Parallèlement, il a permis l'électrification du pays. Il générait 50% de l'électricité produite en Egypte dans les années 1970, mais seulement 6% actuellement selon l'ONG Initiative égyptienne pour les droits personnels.

- Terres submergées -

Mais il a aussi causé d'irréversibles dommages.

Si la campagne internationale menée par l'Unesco dès 1960 a pu sauver des dizaines de monuments dont les temples d'Abou Simbel --construits il y a près de 3.300 ans-- et de Philae, la mise en eau en 1964 a entraîné la submersion des terres de la principale minorité ethnique d'Egypte: les Nubiens.

Pour le militant nubien Fawzi Gayer, le Haut barrage est un "symbole d'oppression".

Ce quinquagénaire habite Abou Simbel al-Tahgir ("déplacement" en arabe), un village où sa famille a été relocalisée peu avant sa naissance, à 45 km au nord d'Assouan, sur des terres arides.

"On parle d'une communauté à l'identité nilotique (...) Et on nous a jetés dans les entrailles du désert", déplore-t-il.

La construction d'un premier barrage moderne à Assouan, édifié sous le protectorat britannique, avait donné lieu à plusieurs vagues d'évacuations (1902, 1912, 1933). Mais les évacuations ont culminé dans les années 1960 avec plusieurs dizaines de milliers de personnes déplacées, selon les associations.

"Des enfants de ma génération en sont morts à cause du choc" et de maladies, ajoute le militant, ému.

Réclamant de longue date un "droit de retour", les Nubiens ont obtenu en 2014 l'inscription de cette revendication dans la Constitution égyptienne, mais aucune mesure concrète n'a été prise dans ce sens.

- "Bombe politique" -

En outre, l'immense lac Nasser (500 km de longueur sur 10 km de largeur), capable de contenir plus de 165 km3 d'eau, a bouleversé l'écosystème du fleuve.

Sa rétention du limon a appauvri les sols en aval, entraînant indirectement leur pollution en raison de l'usage accru d'engrais chimiques.

Mais M. Ayeb estime que l'ouvrage s'est surtout "révélé être une bombe politique" à retardement pour la vallée du Nil.

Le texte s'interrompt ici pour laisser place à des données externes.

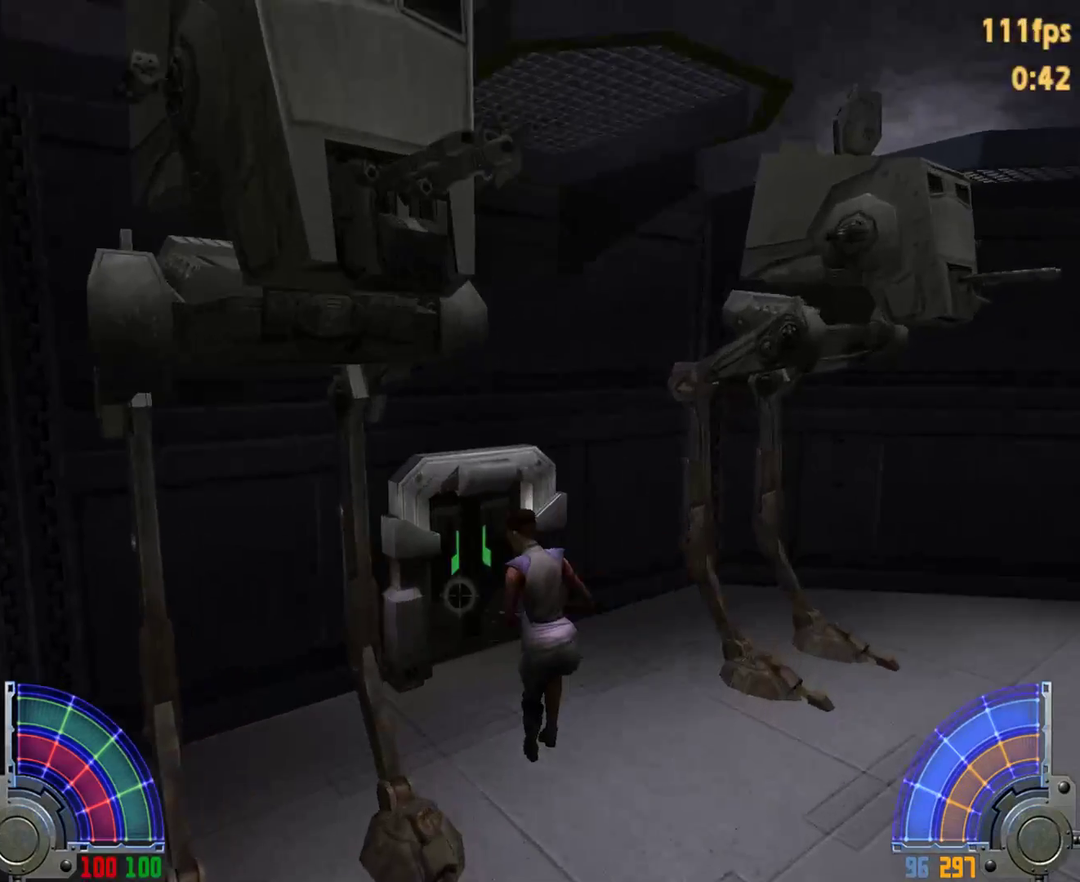
{"keys": ["w"], "mouse": [], "events": [[333, "a", "up"]]}
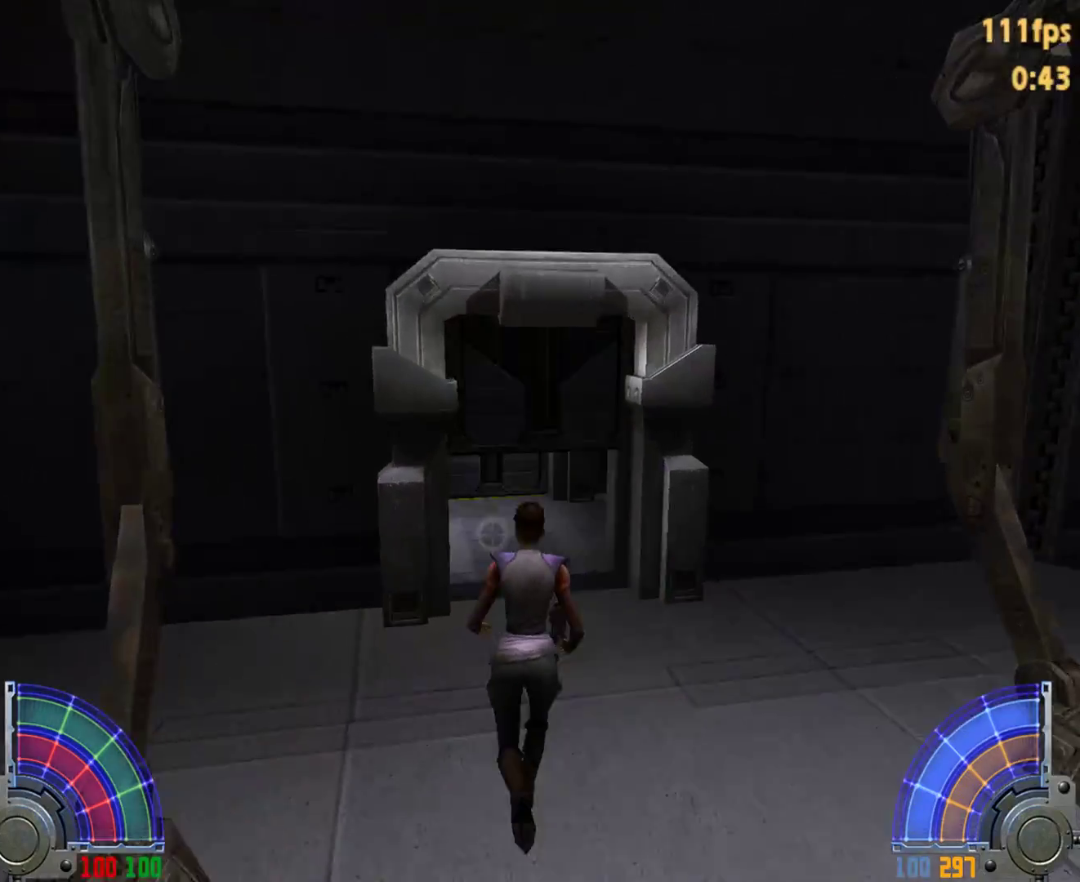
{"keys": ["w"], "mouse": [], "events": []}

En effet, le fleuve, qui coule sur quelque 6.000 kilomètres du sud au nord, sert de source d'approvisionnement en eau et en électricité pour une dizaine de pays d'Afrique de l'Est.

Depuis une dizaine d'années, Le Caire, Khartoum et Addis Abeba ferraillent autour de la construction lancée en 2011 par l'Ethiopie du grand barrage de la Renaissance (Gerd), qui doit devenir la plus grande construction hydroélectrique d'Afrique.

L'Ethiopie considère l'ouvrage essentiel à son développement mais l'Egypte craint une réduction du débit du fleuve, dont elle dépend pour 97% de son approvisionnement en eau (irrigation, potable).

Selon l'expert, "la rupture entre Addis Abeba et Le Caire a été créée par le barrage d'Assouan".

En réservant sans partage la gestion du fleuve à l'Egypte, le Haut barrage d'Assouan a tué dans l'oeuf le possibilité d'établir le "bassin du Nil comme cadre de gestion d'un bien commun", affirme M. Ayeb.